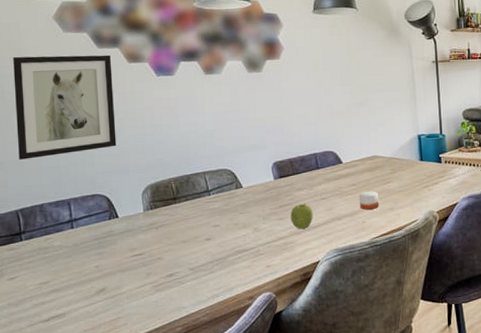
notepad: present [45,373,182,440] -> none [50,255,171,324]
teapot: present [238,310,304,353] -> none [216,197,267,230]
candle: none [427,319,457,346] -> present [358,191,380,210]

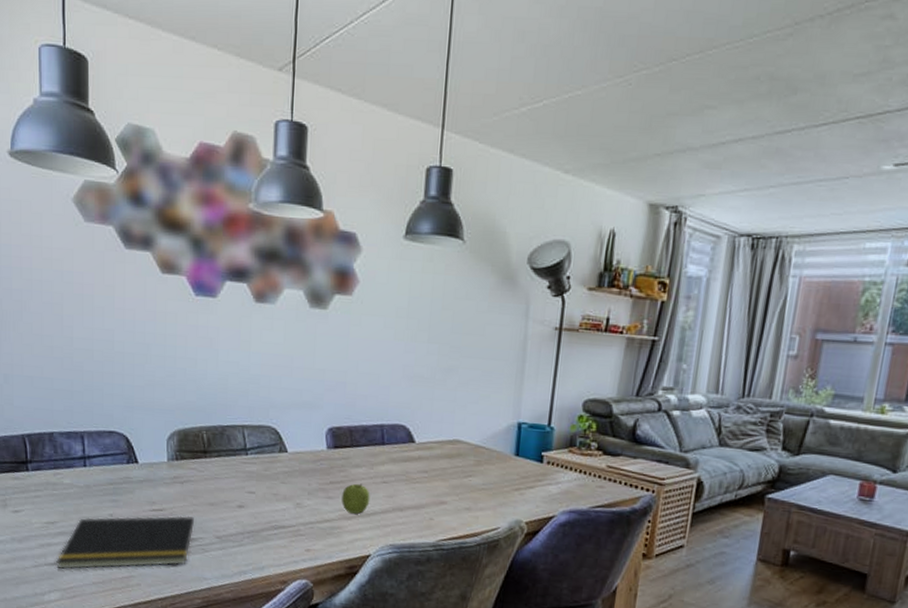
wall art: present [13,55,117,160] -> none [23,245,142,378]
notepad: none [50,255,171,324] -> present [56,515,195,570]
candle: present [358,191,380,210] -> none [428,482,455,506]

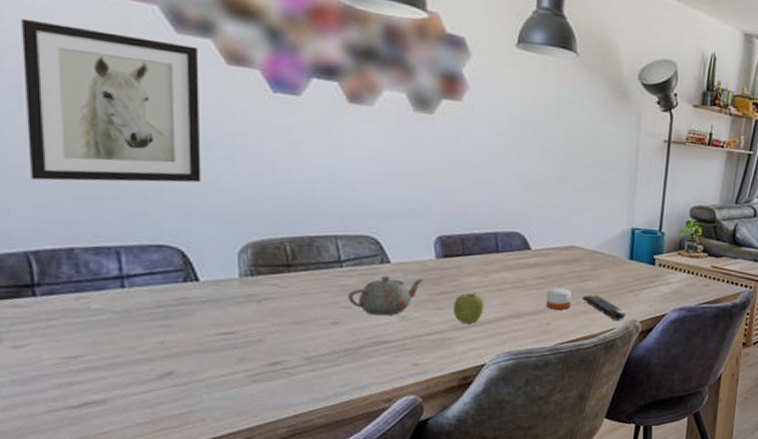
wall art: none [23,245,142,378] -> present [21,18,201,183]
notepad: present [56,515,195,570] -> none [82,337,277,412]
teapot: none [252,464,316,502] -> present [348,276,423,316]
candle: none [428,482,455,506] -> present [545,288,572,310]
remote control: none [464,491,510,520] -> present [581,294,625,320]

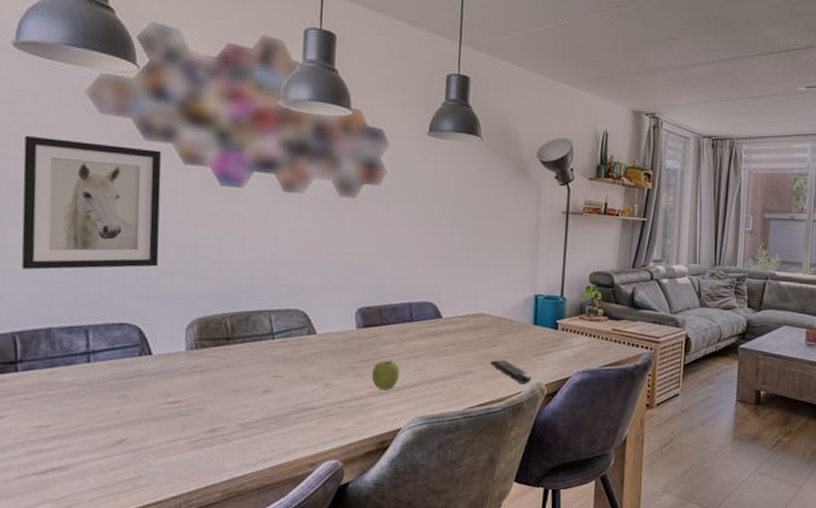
teapot: present [348,276,423,316] -> none [278,346,345,384]
candle: present [545,288,572,310] -> none [456,353,480,375]

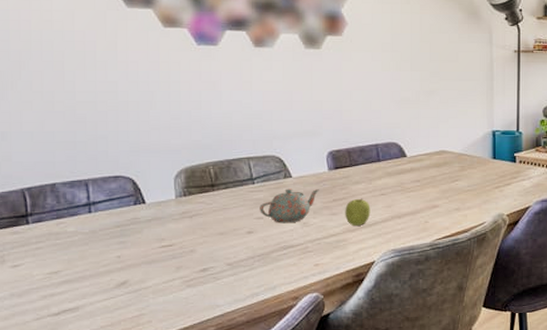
wall art: present [21,135,162,270] -> none [22,9,146,131]
teapot: none [278,346,345,384] -> present [260,188,319,224]
remote control: present [489,359,531,384] -> none [453,193,493,215]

__To do__
Set down all records verbatim, omitting images.

__Exercise output__
notepad: present [45,373,182,440] -> none [50,255,171,324]
teapot: present [238,310,304,353] -> none [216,197,267,230]
candle: none [427,319,457,346] -> present [358,191,380,210]

wall art: present [13,55,117,160] -> none [23,245,142,378]
notepad: none [50,255,171,324] -> present [56,515,195,570]
candle: present [358,191,380,210] -> none [428,482,455,506]

wall art: none [23,245,142,378] -> present [21,18,201,183]
notepad: present [56,515,195,570] -> none [82,337,277,412]
teapot: none [252,464,316,502] -> present [348,276,423,316]
candle: none [428,482,455,506] -> present [545,288,572,310]
remote control: none [464,491,510,520] -> present [581,294,625,320]

teapot: present [348,276,423,316] -> none [278,346,345,384]
candle: present [545,288,572,310] -> none [456,353,480,375]

wall art: present [21,135,162,270] -> none [22,9,146,131]
teapot: none [278,346,345,384] -> present [260,188,319,224]
remote control: present [489,359,531,384] -> none [453,193,493,215]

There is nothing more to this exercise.